This simple system enables me to highlight everything of value in any book. It’s value becomes clear in the next step.

Before moving on, however, one more thing. You can implement this step with a physical book. Using a highlighter and some post-it notes, mark up the book as you read (unless it’s from the library, of course). This is not my preferred approach, but it gets the job done.

Step 4: Reread the book

A week to a month after reading and highlighting the book, read it again. This time, however, only focus on the text that you highlighted. This is the payoff.

It’s during the rereading of the book that you put the great information to use.

  • Tools: Start using or evaluating any great tools you found in the book
  • Concepts: Implement any ideas that resonated with you. This could many anything from a change to your asset allocation plan to the way you budget.
  • Key Terms: One of the hurdles with personal finance is learning the language of money. As you encounter new key terms (e.g., emerging markets, APY, credit utilization), keep a list of them and what they mean in your favorite note-taking tool (mine is Evernote).
  • Resources: Look up those books, articles and other resources you highlighted in the book. Read those resources that can be read quickly. Add longer articles and books to your list of items you plan to read (again, Evernote is an ideal tool for this).

Tip: Rather than reread the book on your kindle device, use the Kindle app on your computer. I reread every book on my Macbook Pro, which makes it easy to copy and paste important text into Evernote or WordPress.

Following this system is easy and very rewarding. It helps you take the ideas out of the book and apply them in your life. With Kindle books, you can also search for key concepts, which is particularly useful months or even years after you’ve read the book.

Article comments


Great advice here. Another thing I would add is that you should absolutely go down your own learning tangents when you hit a word, phrase, or concept that you don’t understand. Say you’re reading a book and you come across the phrase ‘opportunity cost’ but don’t know what it means. You might, however, sense that it’s probably an important concept to understand. So, at that point, stop reading, and take 5 to explore what it’s all about.

This method of ‘expanded learning’ is what separates those who study for exams from those who study to learn stuff.

Rob Berger says:

Richard, thanks for the tip.

ESI says:

Here’s what I do:

1. Use a paper book.

2. Underline/highlight key passages on the first pass.

3. Go back a second time and write down actions I want to take from the book.

Like you, I don’t read every word either.

Henry says:

I think a lot of people read too many of the same books too. I found I was reading personal finance books as a way to procrastinate in other areas of my life. It was just a way for me to feel productive.

So it’s always good to ask yourself if there’s something you should be doing vs reading.

Great tips! Thanks for sharing. I enjoy reading a lot and skimming, while taking notes of the important points, are a great way to do it. Awesome blog and keep rollin in that dough!
◆ ◆ ◆
[Prompt A]
Answer these questions from the reading-system article:
(i) How long after first reading and highlighting a book does Step 4 say to read it again?
(ii) On what computer does the author reread every book?
(iii) In ESI's method, what is done on the second pass through the book?
[Prompt B] List every bolded label that opens a bullet point in the reading-system article's list of ways to use highlighted information.

[Collected data]
◆ ◆ ◆
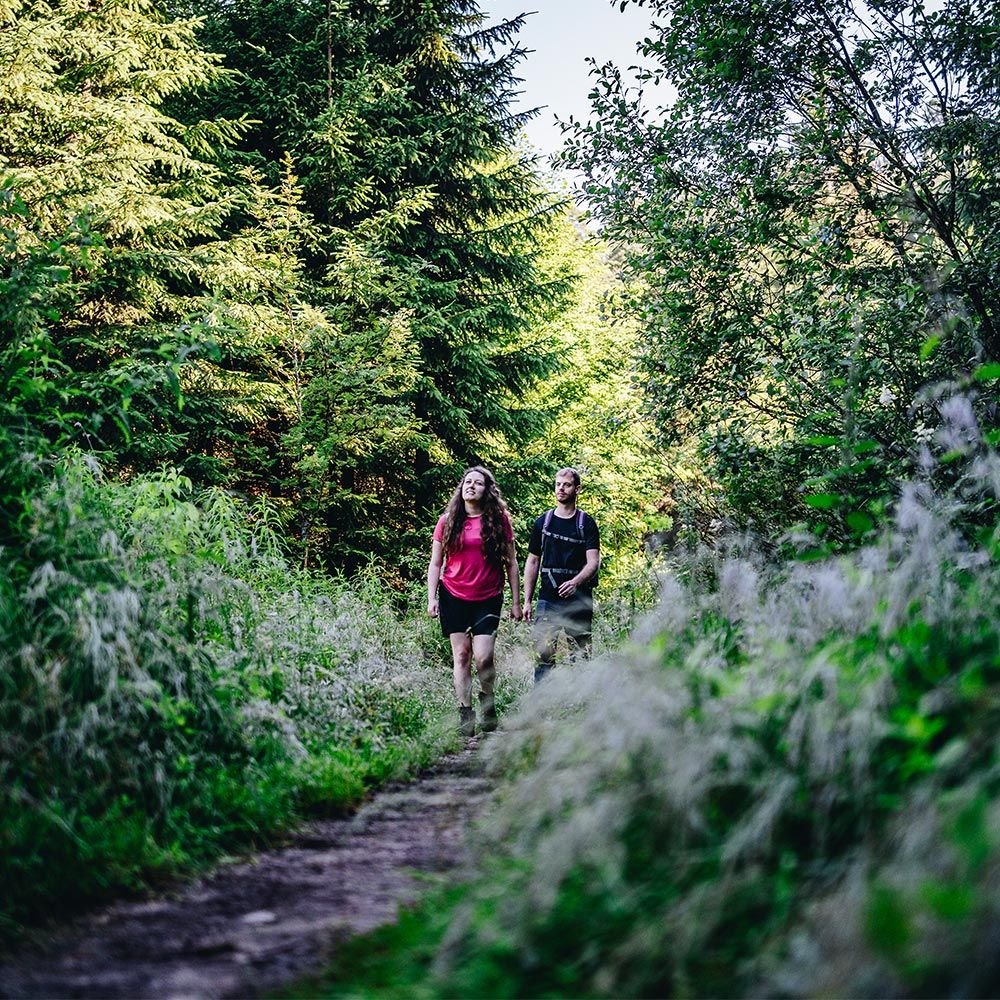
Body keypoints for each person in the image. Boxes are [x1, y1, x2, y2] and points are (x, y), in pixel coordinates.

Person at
◆ ◆ ◆
[Answer section A]
(i) A week to a month later.
(ii) A Macbook Pro.
(iii) Writing down the actions to take from the book.

[Answer section B] Tools; Concepts; Key Terms; Resources